WHAT YOU NEED TO DO:
Give every line of the data again, exactly.

ENTRIES SUPPLIED:
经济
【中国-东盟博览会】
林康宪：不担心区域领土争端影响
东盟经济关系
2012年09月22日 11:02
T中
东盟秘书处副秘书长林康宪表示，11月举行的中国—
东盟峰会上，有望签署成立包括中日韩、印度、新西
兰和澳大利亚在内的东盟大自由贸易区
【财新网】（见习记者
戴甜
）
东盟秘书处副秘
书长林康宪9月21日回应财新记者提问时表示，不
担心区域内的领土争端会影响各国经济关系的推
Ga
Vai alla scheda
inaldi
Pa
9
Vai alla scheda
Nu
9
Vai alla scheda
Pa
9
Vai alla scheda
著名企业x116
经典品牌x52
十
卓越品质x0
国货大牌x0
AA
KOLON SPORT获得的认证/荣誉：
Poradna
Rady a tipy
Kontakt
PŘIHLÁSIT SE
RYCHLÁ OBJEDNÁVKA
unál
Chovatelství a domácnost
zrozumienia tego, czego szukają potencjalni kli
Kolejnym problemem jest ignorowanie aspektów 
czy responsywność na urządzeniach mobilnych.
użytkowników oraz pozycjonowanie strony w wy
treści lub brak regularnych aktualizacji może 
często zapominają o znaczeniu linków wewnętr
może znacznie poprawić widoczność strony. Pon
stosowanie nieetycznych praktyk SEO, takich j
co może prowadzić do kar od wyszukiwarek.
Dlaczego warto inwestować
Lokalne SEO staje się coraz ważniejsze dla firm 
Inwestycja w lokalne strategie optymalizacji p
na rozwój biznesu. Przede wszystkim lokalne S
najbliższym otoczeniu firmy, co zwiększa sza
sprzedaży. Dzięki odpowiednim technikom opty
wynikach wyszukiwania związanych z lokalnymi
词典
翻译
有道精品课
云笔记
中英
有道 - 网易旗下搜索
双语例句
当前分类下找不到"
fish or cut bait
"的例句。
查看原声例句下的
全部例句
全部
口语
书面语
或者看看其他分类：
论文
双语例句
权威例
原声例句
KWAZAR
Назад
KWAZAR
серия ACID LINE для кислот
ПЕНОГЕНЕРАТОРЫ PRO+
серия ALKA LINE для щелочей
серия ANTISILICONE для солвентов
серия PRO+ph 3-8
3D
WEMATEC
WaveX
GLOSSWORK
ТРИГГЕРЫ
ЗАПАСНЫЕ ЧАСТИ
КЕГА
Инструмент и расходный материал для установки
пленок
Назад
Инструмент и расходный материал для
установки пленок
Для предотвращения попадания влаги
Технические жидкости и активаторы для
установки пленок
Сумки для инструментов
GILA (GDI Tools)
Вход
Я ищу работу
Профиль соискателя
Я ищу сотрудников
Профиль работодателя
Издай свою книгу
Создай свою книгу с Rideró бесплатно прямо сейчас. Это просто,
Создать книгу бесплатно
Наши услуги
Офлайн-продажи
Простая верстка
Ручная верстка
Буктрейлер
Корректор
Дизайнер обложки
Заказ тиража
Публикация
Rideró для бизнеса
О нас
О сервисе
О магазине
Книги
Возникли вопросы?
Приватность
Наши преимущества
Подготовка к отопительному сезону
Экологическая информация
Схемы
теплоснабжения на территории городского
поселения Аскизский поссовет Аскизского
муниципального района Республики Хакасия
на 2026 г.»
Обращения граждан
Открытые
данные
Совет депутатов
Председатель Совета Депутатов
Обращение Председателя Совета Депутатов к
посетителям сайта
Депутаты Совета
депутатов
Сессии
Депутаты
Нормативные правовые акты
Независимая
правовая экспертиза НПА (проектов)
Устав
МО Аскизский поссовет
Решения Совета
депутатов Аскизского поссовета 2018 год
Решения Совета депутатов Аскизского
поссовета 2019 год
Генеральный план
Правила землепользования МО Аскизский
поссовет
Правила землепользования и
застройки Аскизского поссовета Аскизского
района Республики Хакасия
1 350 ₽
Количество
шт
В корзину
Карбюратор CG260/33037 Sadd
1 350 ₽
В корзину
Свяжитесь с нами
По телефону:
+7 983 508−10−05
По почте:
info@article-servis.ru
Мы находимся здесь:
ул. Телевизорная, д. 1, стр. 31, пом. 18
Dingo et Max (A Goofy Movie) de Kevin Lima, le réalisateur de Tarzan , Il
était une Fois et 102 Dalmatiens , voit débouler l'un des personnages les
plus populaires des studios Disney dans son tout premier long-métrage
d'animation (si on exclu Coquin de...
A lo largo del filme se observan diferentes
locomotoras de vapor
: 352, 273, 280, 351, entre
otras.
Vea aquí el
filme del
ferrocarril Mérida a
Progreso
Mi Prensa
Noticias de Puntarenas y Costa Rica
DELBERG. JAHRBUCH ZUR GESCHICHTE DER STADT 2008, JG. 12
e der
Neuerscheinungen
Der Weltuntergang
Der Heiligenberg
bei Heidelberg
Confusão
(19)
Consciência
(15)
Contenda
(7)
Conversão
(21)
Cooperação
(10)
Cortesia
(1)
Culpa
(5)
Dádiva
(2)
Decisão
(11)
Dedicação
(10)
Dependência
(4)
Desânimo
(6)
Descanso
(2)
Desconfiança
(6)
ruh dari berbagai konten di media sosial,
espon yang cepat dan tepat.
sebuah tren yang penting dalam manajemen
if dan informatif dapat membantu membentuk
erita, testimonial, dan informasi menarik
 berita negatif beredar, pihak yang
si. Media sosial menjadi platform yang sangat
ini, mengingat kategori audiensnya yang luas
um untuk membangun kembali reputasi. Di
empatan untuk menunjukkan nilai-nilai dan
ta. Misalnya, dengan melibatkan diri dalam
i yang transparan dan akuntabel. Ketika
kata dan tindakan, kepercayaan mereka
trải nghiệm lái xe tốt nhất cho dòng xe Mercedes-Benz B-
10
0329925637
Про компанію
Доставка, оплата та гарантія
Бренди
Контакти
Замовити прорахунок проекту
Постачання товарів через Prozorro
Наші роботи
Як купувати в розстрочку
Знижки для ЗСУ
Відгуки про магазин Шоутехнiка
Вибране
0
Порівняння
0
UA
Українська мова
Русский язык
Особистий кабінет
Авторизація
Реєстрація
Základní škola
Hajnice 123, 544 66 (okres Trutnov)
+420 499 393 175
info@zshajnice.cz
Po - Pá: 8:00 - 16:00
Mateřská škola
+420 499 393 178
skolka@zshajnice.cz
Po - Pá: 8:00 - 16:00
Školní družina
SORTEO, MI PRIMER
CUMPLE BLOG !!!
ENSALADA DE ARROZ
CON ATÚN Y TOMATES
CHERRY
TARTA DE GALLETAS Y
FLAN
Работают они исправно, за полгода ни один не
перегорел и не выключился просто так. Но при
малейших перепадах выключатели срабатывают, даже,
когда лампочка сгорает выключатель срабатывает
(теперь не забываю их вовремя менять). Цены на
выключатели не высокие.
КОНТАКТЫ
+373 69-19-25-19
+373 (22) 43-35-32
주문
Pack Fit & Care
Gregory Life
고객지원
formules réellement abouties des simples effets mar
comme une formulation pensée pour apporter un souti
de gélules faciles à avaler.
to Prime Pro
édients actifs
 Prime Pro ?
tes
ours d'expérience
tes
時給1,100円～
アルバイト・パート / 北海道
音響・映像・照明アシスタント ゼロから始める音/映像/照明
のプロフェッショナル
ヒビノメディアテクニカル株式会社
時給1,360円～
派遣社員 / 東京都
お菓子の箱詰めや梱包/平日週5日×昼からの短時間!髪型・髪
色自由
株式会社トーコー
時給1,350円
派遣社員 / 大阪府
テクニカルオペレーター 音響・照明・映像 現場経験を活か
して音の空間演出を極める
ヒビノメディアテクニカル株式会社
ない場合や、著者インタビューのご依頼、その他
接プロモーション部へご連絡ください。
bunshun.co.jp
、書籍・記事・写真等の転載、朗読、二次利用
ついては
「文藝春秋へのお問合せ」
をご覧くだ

TASK SOLUTION:
经济
【中国-东盟博览会】
林康宪：不担心区域领土争端影响
东盟经济关系
2012年09月22日 11:02
T中
东盟秘书处副秘书长林康宪表示，11月举行的中国—
东盟峰会上，有望签署成立包括中日韩、印度、新西
兰和澳大利亚在内的东盟大自由贸易区
【财新网】（见习记者
戴甜
）
东盟秘书处副秘
书长林康宪9月21日回应财新记者提问时表示，不
担心区域内的领土争端会影响各国经济关系的推
Ga
Vai alla scheda
inaldi
Pa
9
Vai alla scheda
Nu
9
Vai alla scheda
Pa
9
Vai alla scheda
著名企业x116
经典品牌x52
十
卓越品质x0
国货大牌x0
AA
KOLON SPORT获得的认证/荣誉：
Poradna
Rady a tipy
Kontakt
PŘIHLÁSIT SE
RYCHLÁ OBJEDNÁVKA
unál
Chovatelství a domácnost
zrozumienia tego, czego szukają potencjalni kli
Kolejnym problemem jest ignorowanie aspektów 
czy responsywność na urządzeniach mobilnych.
użytkowników oraz pozycjonowanie strony w wy
treści lub brak regularnych aktualizacji może 
często zapominają o znaczeniu linków wewnętr
może znacznie poprawić widoczność strony. Pon
stosowanie nieetycznych praktyk SEO, takich j
co może prowadzić do kar od wyszukiwarek.
Dlaczego warto inwestować
Lokalne SEO staje się coraz ważniejsze dla firm 
Inwestycja w lokalne strategie optymalizacji p
na rozwój biznesu. Przede wszystkim lokalne S
najbliższym otoczeniu firmy, co zwiększa sza
sprzedaży. Dzięki odpowiednim technikom opty
wynikach wyszukiwania związanych z lokalnymi
词典
翻译
有道精品课
云笔记
中英
有道 - 网易旗下搜索
双语例句
当前分类下找不到"
fish or cut bait
"的例句。
查看原声例句下的
全部例句
全部
口语
书面语
或者看看其他分类：
论文
双语例句
权威例
原声例句
KWAZAR
Назад
KWAZAR
серия ACID LINE для кислот
ПЕНОГЕНЕРАТОРЫ PRO+
серия ALKA LINE для щелочей
серия ANTISILICONE для солвентов
серия PRO+ph 3-8
3D
WEMATEC
WaveX
GLOSSWORK
ТРИГГЕРЫ
ЗАПАСНЫЕ ЧАСТИ
КЕГА
Инструмент и расходный материал для установки
пленок
Назад
Инструмент и расходный материал для
установки пленок
Для предотвращения попадания влаги
Технические жидкости и активаторы для
установки пленок
Сумки для инструментов
GILA (GDI Tools)
Вход
Я ищу работу
Профиль соискателя
Я ищу сотрудников
Профиль работодателя
Издай свою книгу
Создай свою книгу с Rideró бесплатно прямо сейчас. Это просто,
Создать книгу бесплатно
Наши услуги
Офлайн-продажи
Простая верстка
Ручная верстка
Буктрейлер
Корректор
Дизайнер обложки
Заказ тиража
Публикация
Rideró для бизнеса
О нас
О сервисе
О магазине
Книги
Возникли вопросы?
Приватность
Наши преимущества
Подготовка к отопительному сезону
Экологическая информация
Схемы
теплоснабжения на территории городского
поселения Аскизский поссовет Аскизского
муниципального района Республики Хакасия
на 2026 г.»
Обращения граждан
Открытые
данные
Совет депутатов
Председатель Совета Депутатов
Обращение Председателя Совета Депутатов к
посетителям сайта
Депутаты Совета
депутатов
Сессии
Депутаты
Нормативные правовые акты
Независимая
правовая экспертиза НПА (проектов)
Устав
МО Аскизский поссовет
Решения Совета
депутатов Аскизского поссовета 2018 год
Решения Совета депутатов Аскизского
поссовета 2019 год
Генеральный план
Правила землепользования МО Аскизский
поссовет
Правила землепользования и
застройки Аскизского поссовета Аскизского
района Республики Хакасия
1 350 ₽
Количество
шт
В корзину
Карбюратор CG260/33037 Sadd
1 350 ₽
В корзину
Свяжитесь с нами
По телефону:
+7 983 508−10−05
По почте:
info@article-servis.ru
Мы находимся здесь:
ул. Телевизорная, д. 1, стр. 31, пом. 18
Dingo et Max (A Goofy Movie) de Kevin Lima, le réalisateur de Tarzan , Il
était une Fois et 102 Dalmatiens , voit débouler l'un des personnages les
plus populaires des studios Disney dans son tout premier long-métrage
d'animation (si on exclu Coquin de...
A lo largo del filme se observan diferentes
locomotoras de vapor
: 352, 273, 280, 351, entre
otras.
Vea aquí el
filme del
ferrocarril Mérida a
Progreso
Mi Prensa
Noticias de Puntarenas y Costa Rica
DELBERG. JAHRBUCH ZUR GESCHICHTE DER STADT 2008, JG. 12
e der
Neuerscheinungen
Der Weltuntergang
Der Heiligenberg
bei Heidelberg
Confusão
(19)
Consciência
(15)
Contenda
(7)
Conversão
(21)
Cooperação
(10)
Cortesia
(1)
Culpa
(5)
Dádiva
(2)
Decisão
(11)
Dedicação
(10)
Dependência
(4)
Desânimo
(6)
Descanso
(2)
Desconfiança
(6)
ruh dari berbagai konten di media sosial,
espon yang cepat dan tepat.
sebuah tren yang penting dalam manajemen
if dan informatif dapat membantu membentuk
erita, testimonial, dan informasi menarik
 berita negatif beredar, pihak yang
si. Media sosial menjadi platform yang sangat
ini, mengingat kategori audiensnya yang luas
um untuk membangun kembali reputasi. Di
empatan untuk menunjukkan nilai-nilai dan
ta. Misalnya, dengan melibatkan diri dalam
i yang transparan dan akuntabel. Ketika
kata dan tindakan, kepercayaan mereka
trải nghiệm lái xe tốt nhất cho dòng xe Mercedes-Benz B-
10
0329925637
Про компанію
Доставка, оплата та гарантія
Бренди
Контакти
Замовити прорахунок проекту
Постачання товарів через Prozorro
Наші роботи
Як купувати в розстрочку
Знижки для ЗСУ
Відгуки про магазин Шоутехнiка
Вибране
0
Порівняння
0
UA
Українська мова
Русский язык
Особистий кабінет
Авторизація
Реєстрація
Základní škola
Hajnice 123, 544 66 (okres Trutnov)
+420 499 393 175
info@zshajnice.cz
Po - Pá: 8:00 - 16:00
Mateřská škola
+420 499 393 178
skolka@zshajnice.cz
Po - Pá: 8:00 - 16:00
Školní družina
SORTEO, MI PRIMER
CUMPLE BLOG !!!
ENSALADA DE ARROZ
CON ATÚN Y TOMATES
CHERRY
TARTA DE GALLETAS Y
FLAN
Работают они исправно, за полгода ни один не
перегорел и не выключился просто так. Но при
малейших перепадах выключатели срабатывают, даже,
когда лампочка сгорает выключатель срабатывает
(теперь не забываю их вовремя менять). Цены на
выключатели не высокие.
КОНТАКТЫ
+373 69-19-25-19
+373 (22) 43-35-32
주문
Pack Fit & Care
Gregory Life
고객지원
formules réellement abouties des simples effets mar
comme une formulation pensée pour apporter un souti
de gélules faciles à avaler.
to Prime Pro
édients actifs
 Prime Pro ?
tes
ours d'expérience
tes
時給1,100円～
アルバイト・パート / 北海道
音響・映像・照明アシスタント ゼロから始める音/映像/照明
のプロフェッショナル
ヒビノメディアテクニカル株式会社
時給1,360円～
派遣社員 / 東京都
お菓子の箱詰めや梱包/平日週5日×昼からの短時間!髪型・髪
色自由
株式会社トーコー
時給1,350円
派遣社員 / 大阪府
テクニカルオペレーター 音響・照明・映像 現場経験を活か
して音の空間演出を極める
ヒビノメディアテクニカル株式会社
ない場合や、著者インタビューのご依頼、その他
接プロモーション部へご連絡ください。
bunshun.co.jp
、書籍・記事・写真等の転載、朗読、二次利用
ついては
「文藝春秋へのお問合せ」
をご覧くだ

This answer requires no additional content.